よって、乃木坂46「ビリヤニ」や日向坂46「クリフハンガー」、櫻坂46「The growing up train」はいずれも、ストリーミング指標の加点がなくなったタイミングで総合ソングチャートでも100位未満に急落しています(総合順位は棒グラフで表示)。週間単位では強いながらも中期ではそうではないため、社会的ヒットと呼ぶことは難しいというのが自分の見方です。いずれの曲も”ヒットの8段階”表では第3段階にとどまると考えます。
今回の件をまとめると、次のようになります。
<坂道シリーズにおけるフィジカルシングル表題曲
ビルボードジャパンソングチャートでの強さと課題>
◯ 週間単位での強さの背景
・初週フィジカルセールスの多さ (50万枚以上)
・先行公開された単曲版でのLINE MUSIC再生キャンペーン開催
・上記キャンペーンを少なくともフィジカルリリース初加算週まで継続
・”Special Edition”リリースに伴うダウンロード指標の再上昇
◯ ヒットが継続しない背景
・LINE MUSIC再生キャンペーン終了直後の急落
→ コアファンとライト層/グレーゾーンの乖離、コアファンの継続聴取の少なさ
・動画再生指標が基本的に高くないこと
→ 接触指標群(ストリーミングおよび動画再生)は本来比例する傾向
コアファンの継続聴取の少なさ、ライト層/グレーゾーンによる聴取の少なさ
※ 動画再生指標はCHART insightにて赤で表示されます。
LINE MUSIC再生キャンペーン採用曲はそのほとんどがLINE MUSIC以外のサブスクサービスでヒットせず、また企画終了直後にLINE MUSICでも急落します。音楽チャート分析者としては再生キャンペーン採用曲全体に対し指標化時に減算処理を施すことが必要と考え、2026年度開始を前に、ビルボードジャパンへの改善提案をまとめる (その1:チャートポリシー変更に関して)(2025年11月24日付)参照)等にて提案しています。
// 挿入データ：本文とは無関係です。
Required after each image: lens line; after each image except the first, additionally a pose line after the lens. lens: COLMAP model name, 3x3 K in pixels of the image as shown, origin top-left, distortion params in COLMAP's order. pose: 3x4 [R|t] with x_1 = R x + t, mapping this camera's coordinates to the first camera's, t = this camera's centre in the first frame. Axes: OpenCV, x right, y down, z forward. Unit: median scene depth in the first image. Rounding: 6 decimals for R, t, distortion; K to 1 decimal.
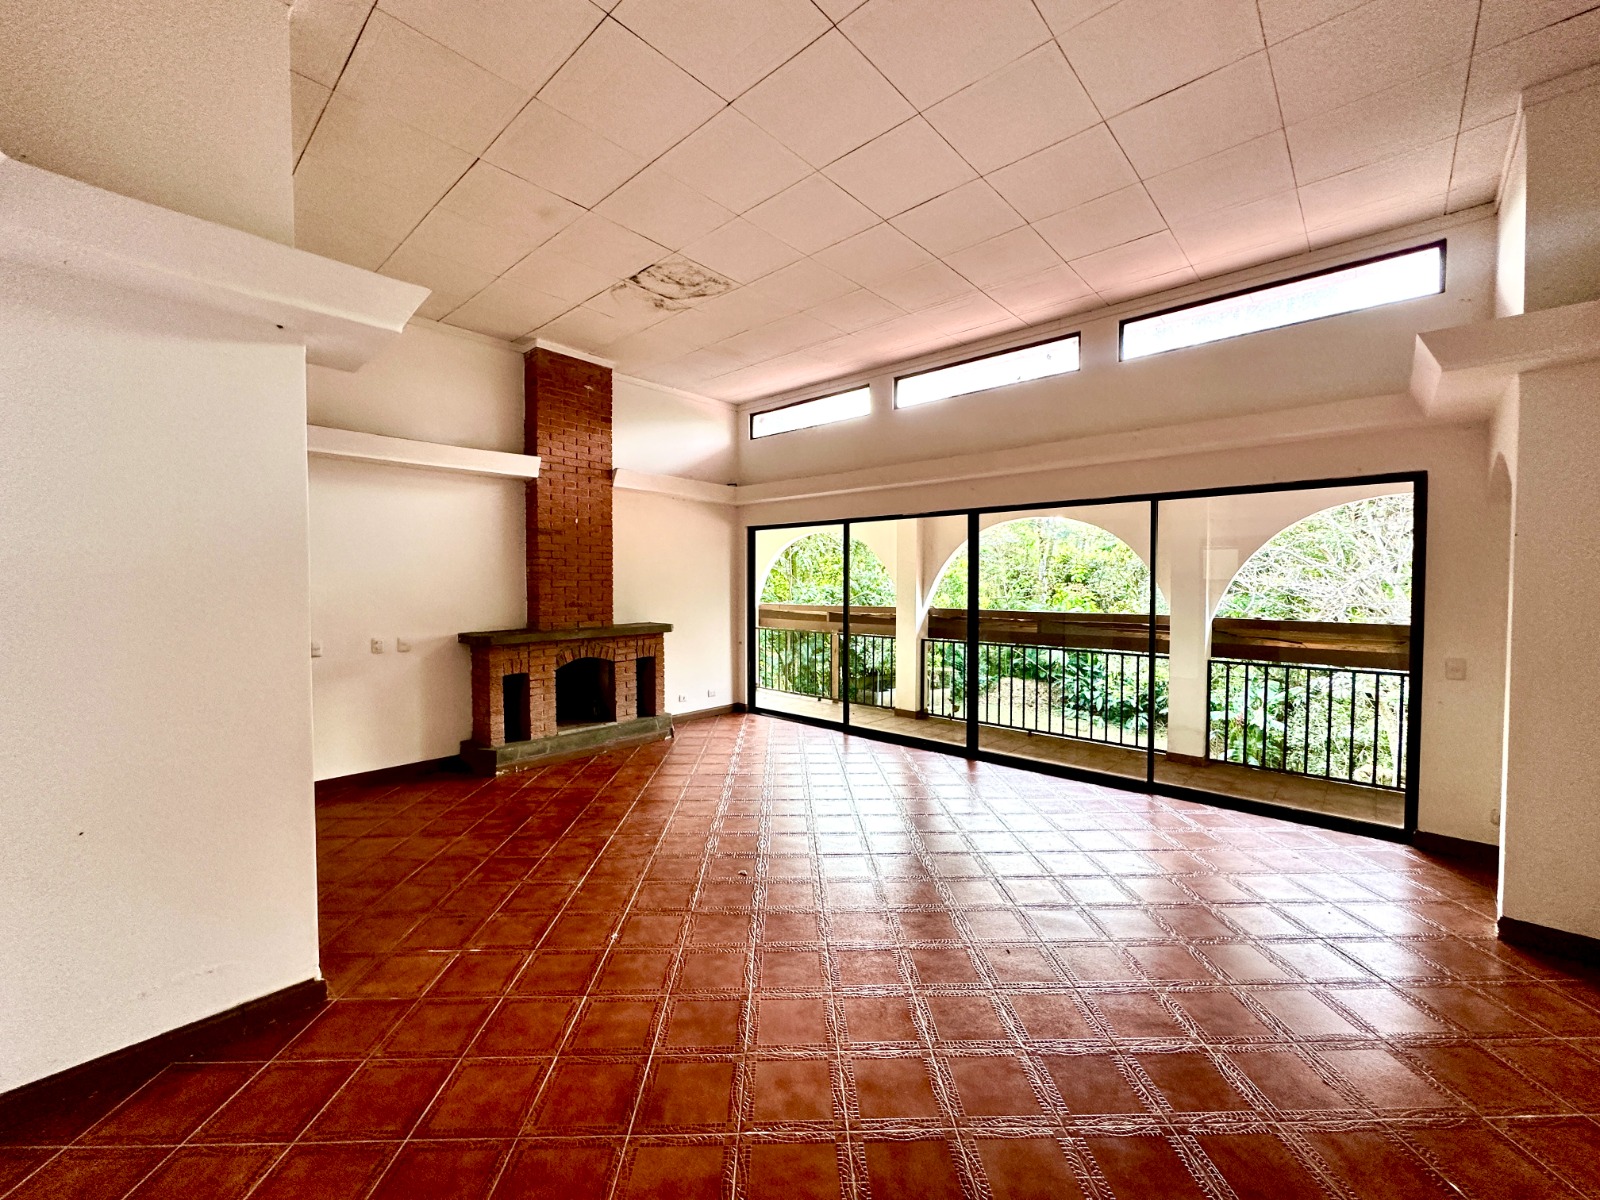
lens RADIAL K [[640.3, 0, 799.2], [0, 640.3, 604.1], [0, 0, 1]] dist [0.003400, -0.000184]
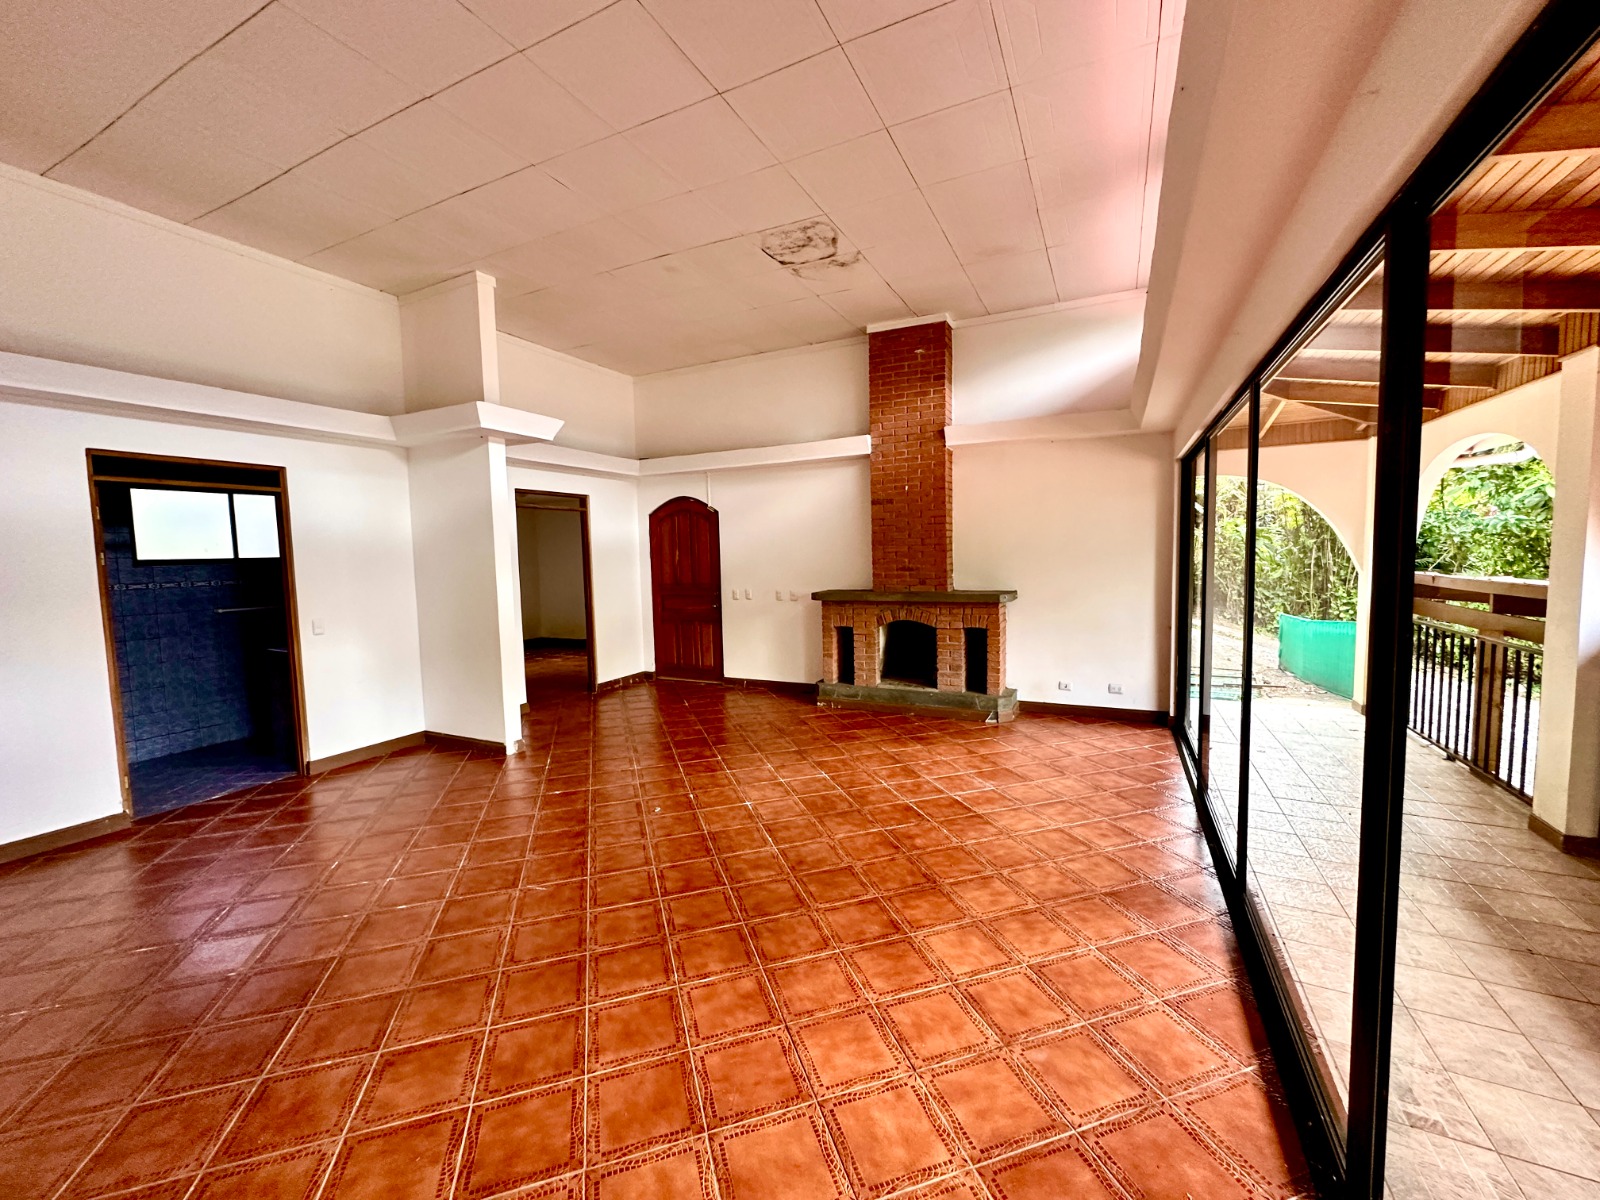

同時に、昨年末のエントリーにて提案したように、フィジカルセールス指標のウエイト等見直しも必要と考えます。乃木坂46「最後に階段を駆け上がったのはいつだ?」が今後数週で急落するならば、ビルボードジャパンには議論のテーブルを用意することを希望します。
ビルボードジャパンに対しては同時に、単週だけではなく月間や各四半期等のチャートを紹介する等、”複数週を集計期間とするチャートをチェックすることの重要性を説く”よう願います。筆者が毎週土曜、前週のソングチャートでトップ10入りした曲の翌週動向を紹介するのはそれが理由です(CHART insightからヒットを読む カテゴリーのエントリーにて確認できます)。